Exercise goal
Please copy out the entries until you have copied the line that contains "Cookie-Details", beginning with the first line.

===== Supplied data =====

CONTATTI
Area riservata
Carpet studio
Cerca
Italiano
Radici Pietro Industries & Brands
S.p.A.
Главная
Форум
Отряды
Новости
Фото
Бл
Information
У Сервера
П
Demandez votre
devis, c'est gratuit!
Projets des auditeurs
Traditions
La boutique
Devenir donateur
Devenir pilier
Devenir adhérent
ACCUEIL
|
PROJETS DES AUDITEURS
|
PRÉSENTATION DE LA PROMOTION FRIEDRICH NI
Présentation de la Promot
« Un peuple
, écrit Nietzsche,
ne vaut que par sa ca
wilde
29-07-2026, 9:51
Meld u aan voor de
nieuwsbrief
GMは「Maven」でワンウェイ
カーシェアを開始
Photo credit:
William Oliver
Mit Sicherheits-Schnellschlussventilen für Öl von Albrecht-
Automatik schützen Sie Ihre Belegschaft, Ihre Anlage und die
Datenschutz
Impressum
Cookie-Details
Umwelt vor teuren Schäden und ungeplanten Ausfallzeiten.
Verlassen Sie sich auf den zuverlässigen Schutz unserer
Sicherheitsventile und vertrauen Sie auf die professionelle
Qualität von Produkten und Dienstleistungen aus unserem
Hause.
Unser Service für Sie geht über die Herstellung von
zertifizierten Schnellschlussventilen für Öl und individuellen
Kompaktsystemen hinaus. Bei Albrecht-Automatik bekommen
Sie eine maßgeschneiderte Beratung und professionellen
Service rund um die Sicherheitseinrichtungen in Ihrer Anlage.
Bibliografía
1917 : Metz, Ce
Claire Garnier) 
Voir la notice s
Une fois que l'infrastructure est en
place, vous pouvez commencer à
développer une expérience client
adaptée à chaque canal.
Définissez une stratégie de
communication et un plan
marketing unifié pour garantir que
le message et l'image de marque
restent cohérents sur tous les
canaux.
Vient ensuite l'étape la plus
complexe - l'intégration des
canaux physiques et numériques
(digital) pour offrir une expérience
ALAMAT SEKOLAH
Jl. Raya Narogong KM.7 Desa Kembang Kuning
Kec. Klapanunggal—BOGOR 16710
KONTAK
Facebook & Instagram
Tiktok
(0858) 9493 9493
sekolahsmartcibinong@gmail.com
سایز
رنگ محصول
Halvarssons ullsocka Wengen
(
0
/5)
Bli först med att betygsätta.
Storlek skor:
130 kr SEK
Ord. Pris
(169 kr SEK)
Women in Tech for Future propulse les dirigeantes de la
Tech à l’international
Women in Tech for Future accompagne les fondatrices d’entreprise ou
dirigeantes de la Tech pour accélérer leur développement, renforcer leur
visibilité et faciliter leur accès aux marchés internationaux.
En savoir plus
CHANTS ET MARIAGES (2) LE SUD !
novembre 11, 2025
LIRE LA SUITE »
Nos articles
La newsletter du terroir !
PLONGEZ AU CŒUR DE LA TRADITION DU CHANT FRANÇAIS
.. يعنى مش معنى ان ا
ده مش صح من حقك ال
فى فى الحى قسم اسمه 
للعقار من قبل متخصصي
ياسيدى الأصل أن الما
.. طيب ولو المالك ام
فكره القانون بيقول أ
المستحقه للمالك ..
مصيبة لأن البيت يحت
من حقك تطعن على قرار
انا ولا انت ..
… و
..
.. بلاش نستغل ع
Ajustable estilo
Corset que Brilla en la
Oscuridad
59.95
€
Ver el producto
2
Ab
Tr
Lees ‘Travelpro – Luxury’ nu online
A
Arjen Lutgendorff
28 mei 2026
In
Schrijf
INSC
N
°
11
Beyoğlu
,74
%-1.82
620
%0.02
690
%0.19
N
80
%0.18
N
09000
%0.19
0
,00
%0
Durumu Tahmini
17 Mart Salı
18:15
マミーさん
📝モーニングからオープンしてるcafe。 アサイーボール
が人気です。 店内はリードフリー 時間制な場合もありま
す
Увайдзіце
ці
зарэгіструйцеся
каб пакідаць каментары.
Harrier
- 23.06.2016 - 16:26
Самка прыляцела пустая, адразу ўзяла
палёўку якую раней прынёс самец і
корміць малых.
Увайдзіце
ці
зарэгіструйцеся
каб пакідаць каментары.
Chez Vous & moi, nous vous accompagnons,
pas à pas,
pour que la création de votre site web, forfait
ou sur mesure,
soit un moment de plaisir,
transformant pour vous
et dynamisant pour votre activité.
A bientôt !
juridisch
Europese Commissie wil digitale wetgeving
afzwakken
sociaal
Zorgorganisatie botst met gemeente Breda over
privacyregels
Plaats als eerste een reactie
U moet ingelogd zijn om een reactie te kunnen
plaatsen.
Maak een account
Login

=====

Task solution
CONTATTI
Area riservata
Carpet studio
Cerca
Italiano
Radici Pietro Industries & Brands
S.p.A.
Главная
Форум
Отряды
Новости
Фото
Бл
Information
У Сервера
П
Demandez votre
devis, c'est gratuit!
Projets des auditeurs
Traditions
La boutique
Devenir donateur
Devenir pilier
Devenir adhérent
ACCUEIL
|
PROJETS DES AUDITEURS
|
PRÉSENTATION DE LA PROMOTION FRIEDRICH NI
Présentation de la Promot
« Un peuple
, écrit Nietzsche,
ne vaut que par sa ca
wilde
29-07-2026, 9:51
Meld u aan voor de
nieuwsbrief
GMは「Maven」でワンウェイ
カーシェアを開始
Photo credit:
William Oliver
Mit Sicherheits-Schnellschlussventilen für Öl von Albrecht-
Automatik schützen Sie Ihre Belegschaft, Ihre Anlage und die
Datenschutz
Impressum
Cookie-Details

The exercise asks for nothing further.